>>

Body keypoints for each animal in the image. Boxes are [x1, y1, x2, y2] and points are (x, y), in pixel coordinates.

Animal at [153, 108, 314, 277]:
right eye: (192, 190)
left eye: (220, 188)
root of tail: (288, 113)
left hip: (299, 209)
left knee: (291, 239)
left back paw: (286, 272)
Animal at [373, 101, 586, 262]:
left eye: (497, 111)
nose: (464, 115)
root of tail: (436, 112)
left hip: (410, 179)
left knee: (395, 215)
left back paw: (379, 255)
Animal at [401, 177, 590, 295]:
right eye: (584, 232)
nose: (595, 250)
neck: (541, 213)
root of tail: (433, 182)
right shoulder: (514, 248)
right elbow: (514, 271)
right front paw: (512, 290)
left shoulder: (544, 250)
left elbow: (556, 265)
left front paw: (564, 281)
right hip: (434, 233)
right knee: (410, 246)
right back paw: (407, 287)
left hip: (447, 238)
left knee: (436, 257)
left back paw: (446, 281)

<<

▸ **Problem requirements**
Where a line above contains the word "knee", copy that line.

▸ **Task solution**
left knee: (291, 239)
left knee: (395, 215)
right knee: (410, 246)
left knee: (436, 257)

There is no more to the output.